Some in the group agree with spiritual theologian, Matthew Fox that their church leadership is in schism against the spirit of the Second Vatican Council, which remains the official teaching of the Catholic Church. Pope John Paul II, Benedict XVI, and the conservative bishops they have appointed are the culprits in schism. These clerics are defensive of hierarchy and the power of an exclusively male priesthood. They devalue lay leadership and the prominent biblical stories of Exodus and Return from Exile that are highlighted in today’s liturgy of the word where they are contrasted with “the priestly story” that currently plagues the Catholic Church.

The great Jesus scholar, Marcus Borg, reminds us that amid the literally hundreds of stories in the Bible, there are three “macro-stories” that give coherence to the Jewish Testament and its Christian counterpart. The first and most important is the story of Exodus. Its’ a tale of liberation from slavery and journey to a “Promised Land.” For the ancient Hebrews, the Exodus was grounded in an actual historical event, the release of slaves from their oppression under the pharaohs of Egypt perhaps 1200 years before the birth of Jesus.  It was the Exodus that provided the ancient Hebrews with their first experience of their God, Yahweh.  For them, Yahweh’s fundamental identity was the One Who Liberates from Oppression. In our day, the macro-story of Exodus has become central for third world people living under the harsh realities of U.S. imperialism.

◆ **ENTRIES SHOWN**:
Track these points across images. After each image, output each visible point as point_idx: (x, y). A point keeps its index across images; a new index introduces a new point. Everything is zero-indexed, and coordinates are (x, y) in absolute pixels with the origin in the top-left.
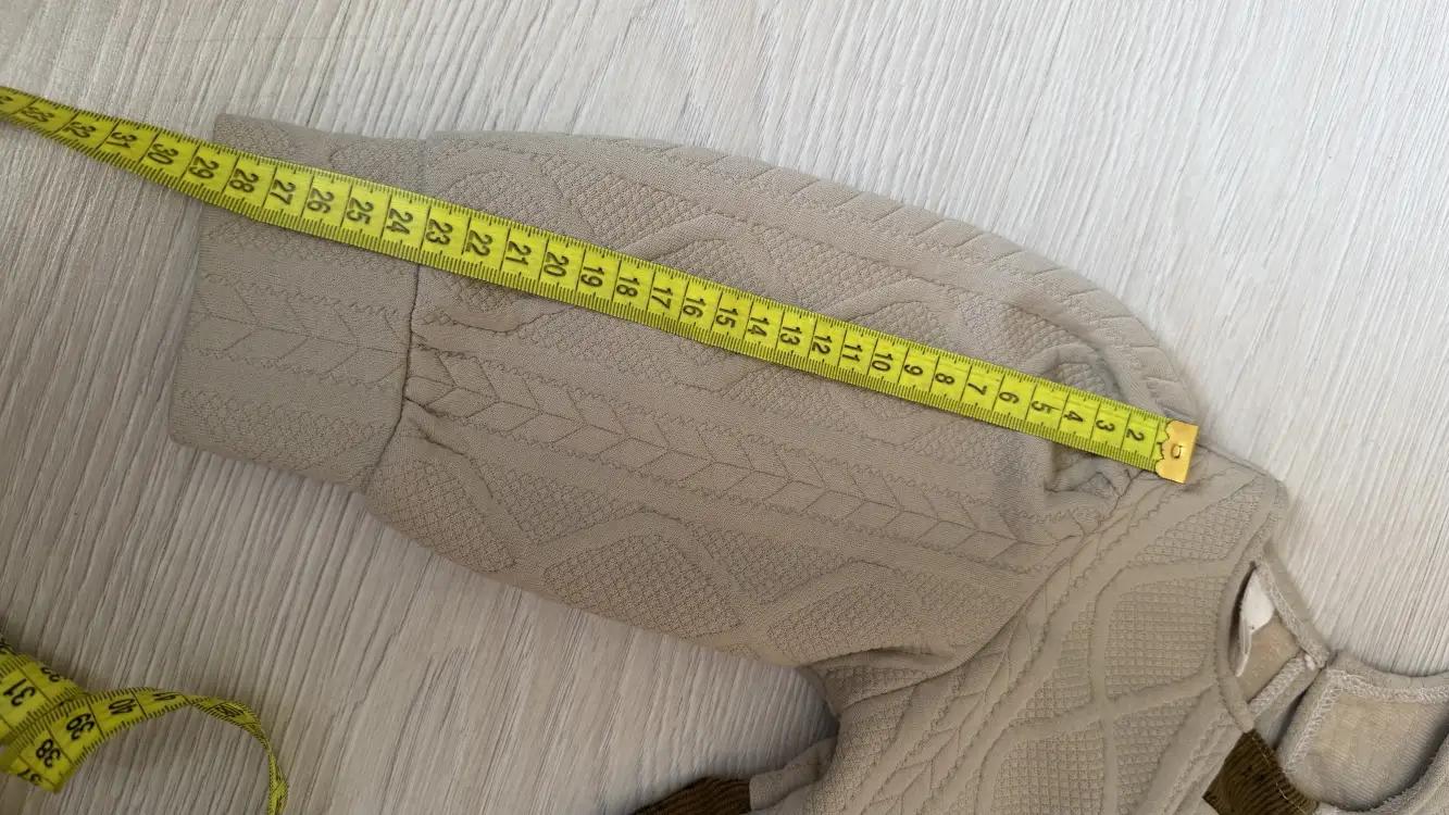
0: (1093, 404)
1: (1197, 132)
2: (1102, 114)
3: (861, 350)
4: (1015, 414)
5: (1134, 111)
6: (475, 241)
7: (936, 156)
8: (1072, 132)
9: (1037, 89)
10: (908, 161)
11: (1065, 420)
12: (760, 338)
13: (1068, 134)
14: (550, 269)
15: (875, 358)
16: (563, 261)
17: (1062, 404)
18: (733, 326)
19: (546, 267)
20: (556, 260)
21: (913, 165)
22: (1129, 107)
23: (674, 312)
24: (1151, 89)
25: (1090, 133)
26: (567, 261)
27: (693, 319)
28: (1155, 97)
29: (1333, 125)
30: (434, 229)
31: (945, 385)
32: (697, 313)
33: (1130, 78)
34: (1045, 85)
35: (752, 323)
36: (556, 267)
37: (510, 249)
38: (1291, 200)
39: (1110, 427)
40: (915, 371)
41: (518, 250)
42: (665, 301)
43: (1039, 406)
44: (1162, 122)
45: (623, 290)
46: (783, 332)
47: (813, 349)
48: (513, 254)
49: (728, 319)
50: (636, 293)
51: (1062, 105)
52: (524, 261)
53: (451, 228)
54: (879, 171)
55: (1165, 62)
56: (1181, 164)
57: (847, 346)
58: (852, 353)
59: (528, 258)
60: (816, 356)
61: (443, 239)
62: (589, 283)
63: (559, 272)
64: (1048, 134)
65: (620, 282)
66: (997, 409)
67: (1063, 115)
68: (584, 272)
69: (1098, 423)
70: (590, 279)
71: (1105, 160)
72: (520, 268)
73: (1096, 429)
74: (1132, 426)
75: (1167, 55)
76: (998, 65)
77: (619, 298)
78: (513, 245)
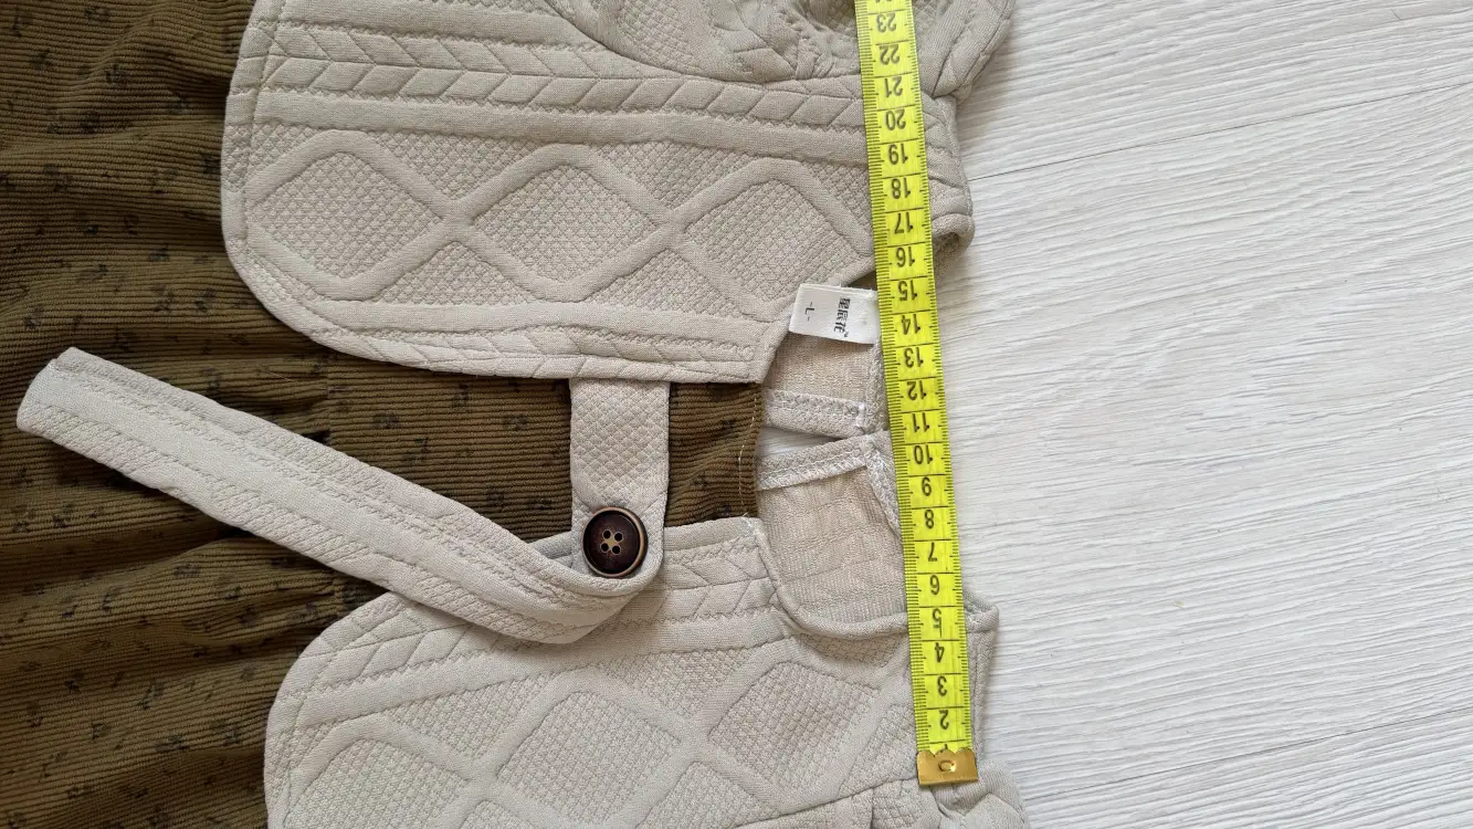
0: (958, 667)
1: (1337, 283)
2: (1295, 185)
3: (925, 430)
4: (921, 596)
5: (1317, 212)
6: (890, 51)
7: (1168, 59)
8: (1263, 167)
9: (1278, 114)
10: (1151, 37)
11: (933, 644)
12: (901, 329)
13: (1260, 165)
14: (890, 116)
15: (923, 447)
16: (901, 123)
17: (946, 636)
18: (901, 299)
19: (891, 112)
20: (899, 118)
21: (1151, 43)
22: (1316, 206)
23: (895, 240)
24: (1346, 217)
25: (1274, 183)
26: (903, 127)
27: (895, 261)
28: (1341, 226)
29: (1429, 413)
30: (888, 19)
31: (924, 521)
32: (901, 262)
33: (1340, 193)
34: (1284, 119)
35: (910, 316)
36: (894, 119)
37: (894, 79)
38: (1340, 414)
39: (943, 691)
40: (927, 489)
41: (897, 85)
42: (901, 227)
43: (937, 615)
44: (1326, 246)
45: (896, 185)
46: (914, 349)
47: (908, 383)
48: (892, 84)
49: (905, 292)
50: (897, 197)
51: (1281, 144)
52: (889, 94)
53: (894, 29)
54: (1128, 17)
55: (1375, 217)
56: (1302, 285)
57: (924, 415)
58: (920, 422)
59: (893, 96)
60: (903, 387)
61: (882, 27)
62: (891, 153)
63: (891, 124)
64: (1248, 146)
65: (901, 180)
66: (920, 578)
67: (1273, 151)
68: (899, 145)
69: (942, 677)
70: (894, 152)
71: (1261, 211)
72: (882, 92)
73: (936, 678)
74: (952, 713)
75: (1381, 215)
76: (1275, 68)
77: (887, 184)
78: (899, 80)
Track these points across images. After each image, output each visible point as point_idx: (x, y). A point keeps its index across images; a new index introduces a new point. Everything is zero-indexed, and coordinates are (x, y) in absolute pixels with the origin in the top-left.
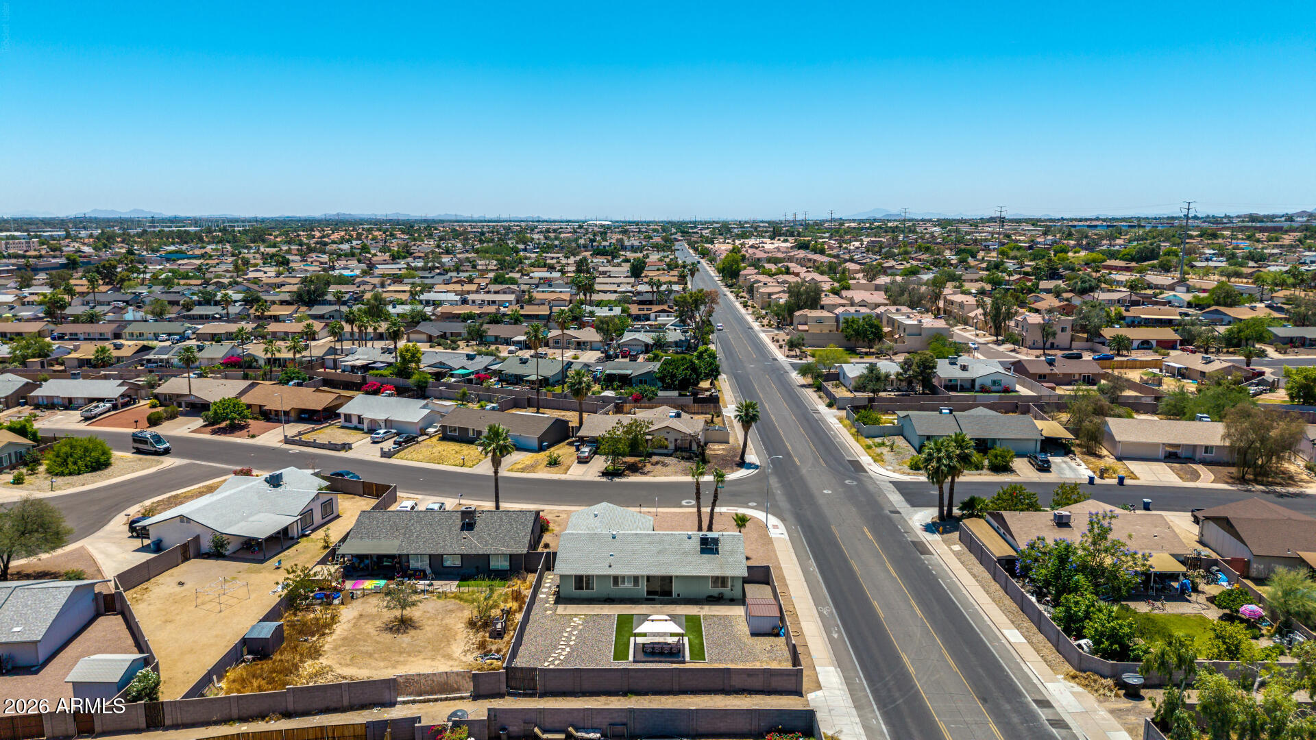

◆ **ACTIVITY 1**:
Decide whether each statement agrees with the reading about church schism and the Exodus, answering yes or no and quoting the words of the reading that settle it. (a) Exodus is the first and most important of the three macro-stories. (b) The release of the slaves took place perhaps 1200 years after the birth of Jesus. (c) The conservative clerics value lay leadership.
◆ **ACTIVITY 2**:
Repeat word for word the part of the reading about church schism and the Exodus from "The great Jesus" to "of U.S. imperialism.".
Rely solely on the reading about church schism and the Exodus, not on the listing.

◆ **EXERCISE RESPONSE 1**:
(a) Yes: "The first and most important is the story of Exodus."
(b) No: "perhaps 1200 years before the birth of Jesus."
(c) No: "They devalue lay leadership"

◆ **EXERCISE RESPONSE 2**:
The great Jesus scholar, Marcus Borg, reminds us that amid the literally hundreds of stories in the Bible, there are three “macro-stories” that give coherence to the Jewish Testament and its Christian counterpart. The first and most important is the story of Exodus. Its’ a tale of liberation from slavery and journey to a “Promised Land.” For the ancient Hebrews, the Exodus was grounded in an actual historical event, the release of slaves from their oppression under the pharaohs of Egypt perhaps 1200 years before the birth of Jesus.  It was the Exodus that provided the ancient Hebrews with their first experience of their God, Yahweh.  For them, Yahweh’s fundamental identity was the One Who Liberates from Oppression. In our day, the macro-story of Exodus has become central for third world people living under the harsh realities of U.S. imperialism.